In the question of whether art imitates life, it is often presumed that art will be more refined, more beautiful, than life. We see this portrayed in films consistently, with movie versions of real people often exceeding the physical attractiveness of the original subjects. The cinema has always been a distilled microcosm of beauty and escapism, ever since its inception.
Still, there has been a push in recent years for realism to take to the screen. Ambivalent endings, the occasional size 12 figure and gritty dialogue have arrived. Stories are told about ordinary people, living ordinary lives. Storylines no longer require a rags-to-riches transformation to have merit, nor are they just about the great and the good. They can be told about office work, wartime or governesses – anything goes, from living situation to occupation.
With all this realism around, surely we ought to have been prepared for a 51- year-old woman to look like a 51-year-old woman. I speak of Nicole Kidman in Destroyer.
Instead, commentary on the film never fails to mention her dishwater-coloured or grey hair, skin like sunburnt beef jerky and her overall demeanour as a dilapidated shell. Even the relatively progressive Guardian described her as such: ‘hellishly mottled, perma-dirtied skin and ravine-deep eyebags, under a mangy, unconditioned bison pelt of a wig’.
Clearly, reviewers are not ready for Nicole Kidman to look like a mere mortal.
But let’s take a step back here. Because Kidman does not look like dried beef jerky; she does not have a ruined face. Rather, she looks like a woman who has aged normally, in a normal community, without the desire for or requirement of facial enhancers – whether those be permanent, like Botox or surgery, or daily, like makeup. Normal women have lines, eye bags and grey streaks. Normal men, too, come to think of it. Stress and trauma can add to these outward signifiers, but, at the end of the day, they are just a sign that we have lived.

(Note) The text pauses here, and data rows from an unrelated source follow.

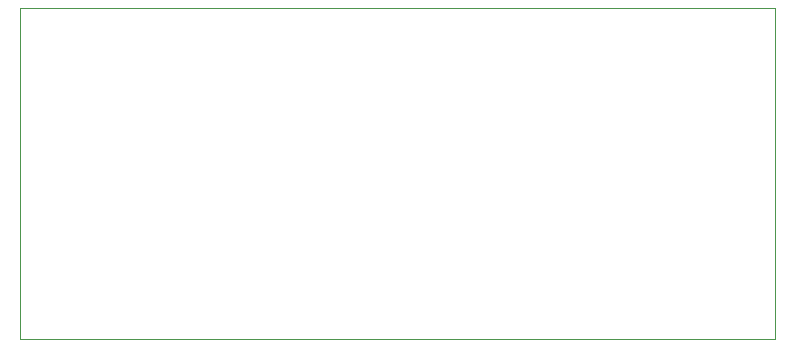
<source format=gbr>
%TF.GenerationSoftware,KiCad,Pcbnew,(6.0.7-1)-1*%
%TF.CreationDate,2022-11-06T10:24:33+01:00*%
%TF.ProjectId,bytesync,62797465-7379-46e6-932e-6b696361645f,rev?*%
%TF.SameCoordinates,PX6052340PY68e7780*%
%TF.FileFunction,Profile,NP*%
%FSLAX46Y46*%
G04 Gerber Fmt 4.6, Leading zero omitted, Abs format (unit mm)*
G04 Created by KiCad (PCBNEW (6.0.7-1)-1) date 2022-11-06 10:24:33*
%MOMM*%
%LPD*%
G01*
G04 APERTURE LIST*
%TA.AperFunction,Profile*%
%ADD10C,0.100000*%
%TD*%
G04 APERTURE END LIST*
D10*
X0Y28000000D02*
X64000000Y28000000D01*
X64000000Y28000000D02*
X64000000Y0D01*
X64000000Y0D02*
X0Y0D01*
X0Y0D02*
X0Y28000000D01*
M02*

</source>
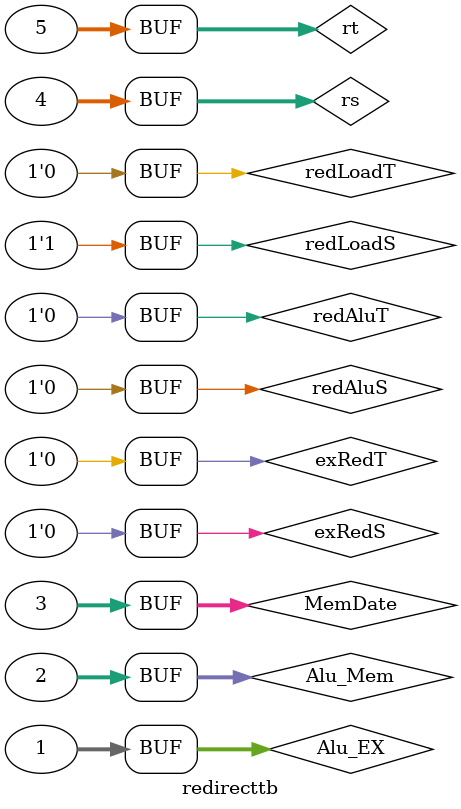
<source format=v>
`timescale 1ns / 1ps


module redirecttb( );
	reg [31:0] Alu_EX, Alu_Mem, MemDate, rs, rt;
	reg redLoadS, redAluS, exRedS, redLoadT, redAluT, exRedT;
	wire [31:0] rs_out, rt_out;

	redirect test(Alu_EX, Alu_Mem, MemDate, rs, rt,
    redLoadS, redAluS, exRedS,
    redLoadT, redAluT, exRedT,
    rs_out, rt_out
    );

    initial begin
    	Alu_EX = 1;
    	Alu_Mem = 2;
    	MemDate = 3;
    	rs = 4;
    	rt = 5;
    	redLoadS = 0;
    	redLoadT = 0;
    	redAluS = 0;
    	redAluT = 0;
    	exRedS = 0;
    	exRedT = 0;
    	#5 redLoadS = 1;
    end
endmodule

</source>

With this in mind, is it any wonder that women are afraid of ageing when a balding reviewer at their favourite newspaper can dismiss female ageing so succinctly? In this film, Kidman may not look like the red carpet glamazon we’re used to; she may not resemble Satine in Moulin Rouge, beautiful even in the throes of consumption. And I may be making these assessments based only on photos of the film, not having seen the film itself. But this is not about the film: it is about the way that we, as a people, perceive female ageing.
I write this as I am contemplating making a few changes to my own appearance, in the hopes that a new hair colour will help me get some metaphorical bounce back, or that a new foundation will make me look more glowy. It is also as I’m facing my own mortality, with a scary screening lined up for tomorrow morning. Paradoxically, I hope that I get to live to be old and yet, in this moment, I want to look youthful.